Every interaction w/ PD persons results in damage — prep beforehand and make time after to heal
blog for healing

Spirit in the sky

Funny my dad tried to make me feel guilty today when I refused to buy him painkillers, he knows he needs to get them from the doctor instead. He told my mum I never do as I'm told!

Quote from: notrightinthehead on January 20, 2020, 03:22:52 AM
Seems like you are very self aware and well advanced on your journey of healing.  The way you describe it, it is mostly the guilt part of FOG that your parents use to get you back into line. But really, what would you have to feel guilty about?

Spirit in the sky

Thank you Spirit Butterfly it took a while but I am grateful to be thinking more clearly. As a spiritual person I find it hard not to be empathic and caring towards my father but the kinder I am the more she takes advantage so I need to protect my energy.
I set a new boundary with him today, he doesn't like the doctor monitoring his pain medication and asked me to buy more. Today I refused and said I was only getting him prescription medication from the doctor. He was furious and started complaining to my mother how terrible I was and I didn't do as I was told. She was actually really upset because she knows how much I do for him, but it didn't faze me. I'm sticking to my guns.


Quote from: Spring Butterfly on January 20, 2020, 08:27:44 AM
Spirit, you have arrived ! and I'm so happy you're in this place for yourself. Stay with this, save this and reread it when abuse amnesia kicks in with doubt that you're on the right path. This is exactly the place you need to be and continue to follow this path. Eyes. Wide. Open.

Spring Butterfly

Oh how I relate! Being a spiritually minded empath it's been difficult for me to mindfully choose to disconnect. Using meditations designed for healing and growing has helped me internalize the Toolbox in a way that makes sense for me.

It's turned out to be deeply enriching spiritually to recognize others are separate beings and wishing them peace and healing from within my heart and *doing* nothing more is quite enough.

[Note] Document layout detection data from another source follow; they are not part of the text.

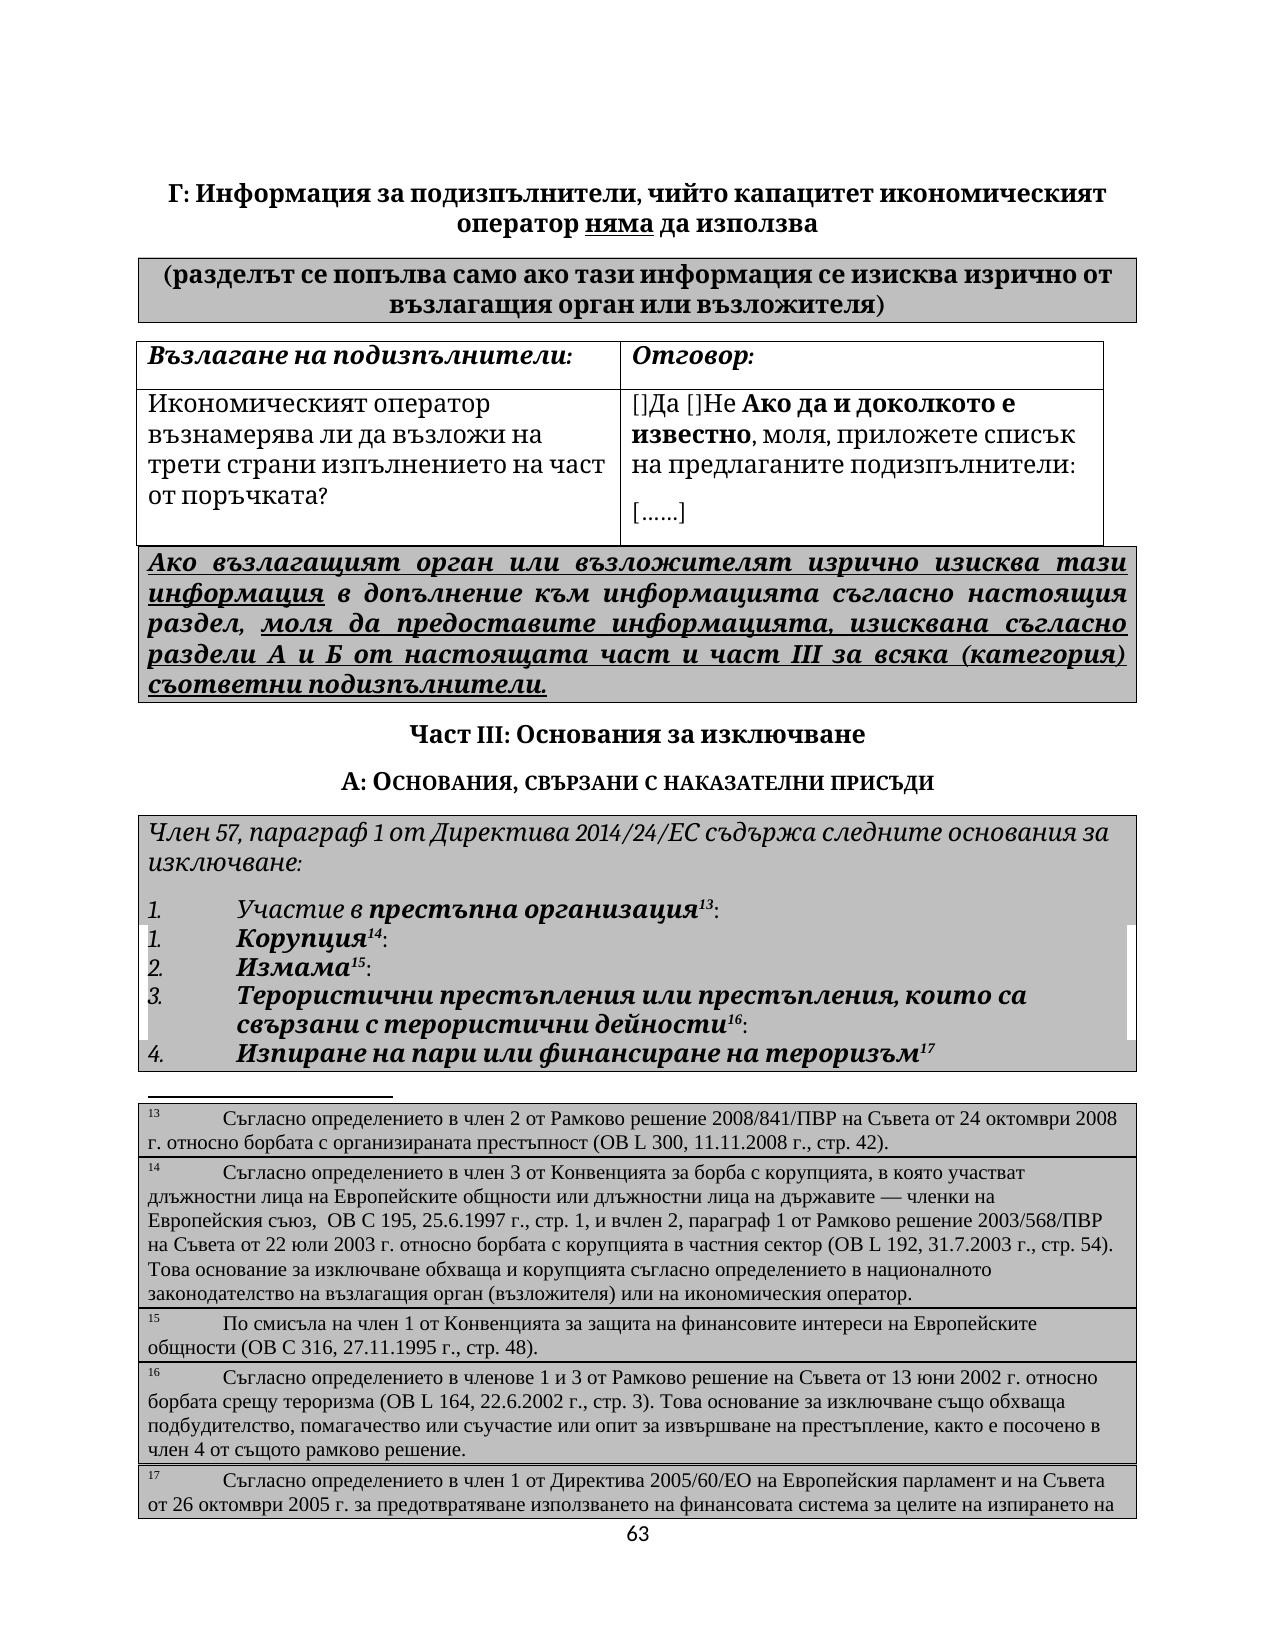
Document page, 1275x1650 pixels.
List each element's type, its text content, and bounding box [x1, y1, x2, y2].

list Терористични престъпления или престъпления, които са свързани с терористични дейности: [148, 982, 1127, 1037]
table_header Възлагане на подизпълнители: [137, 342, 620, 389]
list Част III: Основания за изключване [148, 721, 1127, 750]
text Член 57, параграф 1 от Директива 2014/24/ЕС съдържа следните основания за изключване: [139, 816, 1136, 878]
list А: Основания, свързани с наказателни присъди [148, 768, 1127, 797]
list Участие в престъпна организация: [139, 893, 1136, 925]
list Корупция: [148, 925, 1127, 953]
table_cell Икономическият оператор възнамерява ли да възложи на трети страни изпълнението на част от поръчката? [137, 390, 620, 545]
list (разделът се попълва само ако тази информация се изисква изрично от възлагащия орган или възложителя) [139, 259, 1136, 322]
list Изпиране на пари или финансиране на тероризъм [139, 1037, 1136, 1071]
list Г: Информация за подизпълнители, чийто капацитет икономическият оператор няма да използва [148, 180, 1127, 239]
list Измама: [148, 953, 1127, 982]
table_cell []Да []Не Ако да и доколкото е известно, моля, приложете списък на предлаганите подизпълнители: [……] [621, 390, 1103, 545]
table_header Отговор: [621, 342, 1103, 389]
list Ако възлагащият орган или възложителят изрично изисква тази информация в допълнение към информацията съгласно настоящия раздел, моля да предоставите информацията, изисквана съгласно раздели А и Б от настоящата част и част ІІІ за всяка (категория) съответни подизпълнители. [139, 547, 1136, 702]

Even if they don't wish to receive my peace and love in that way it's been enough for me that I've sent it - if that makes sense.

Intentionally and mindfully setting others free is an amazing way to set ourselves free.
Every interaction w/ PD persons results in damage — prep beforehand and make time after to heal
blog for healing

Blueberry Pancakes

Quote from: Spring Butterfly on January 21, 2020, 06:19:59 AM

It's turned out to be deeply enriching spiritually to recognize others are separate beings and wishing them peace and healing from within my heart and *doing* nothing more is quite enough. Even if they don't wish to receive my peace and love in that way it's been enough for me that I've sent it - if that makes sense.

Intentionally and mindfully setting others free is an amazing way to set ourselves free.

Spring Butterfly, I totally relate to being  the empath in the family and wanting to make things better,  but also balancing all of that with the awareness that you cannot fix things for other people and sometimes when trying we are the ones who end up absorbing all the "hits". I agree it has turned out to be a deeply enriching spiritual process allowing healing. Well said about mindfully setting others free also amazingly frees ourselves. I am so glad I got to this place, and I am grateful I am not alone. 
   
Spirit - It sounds like you are coming to a similar awareness. It does not mean we abandon those in our family, but rather we realize our boundaries. We have more energy to live in ways that best serve us and the people and things around us. It is hard won awareness, but such a gift. I think you are on a good path, and certainly not alone.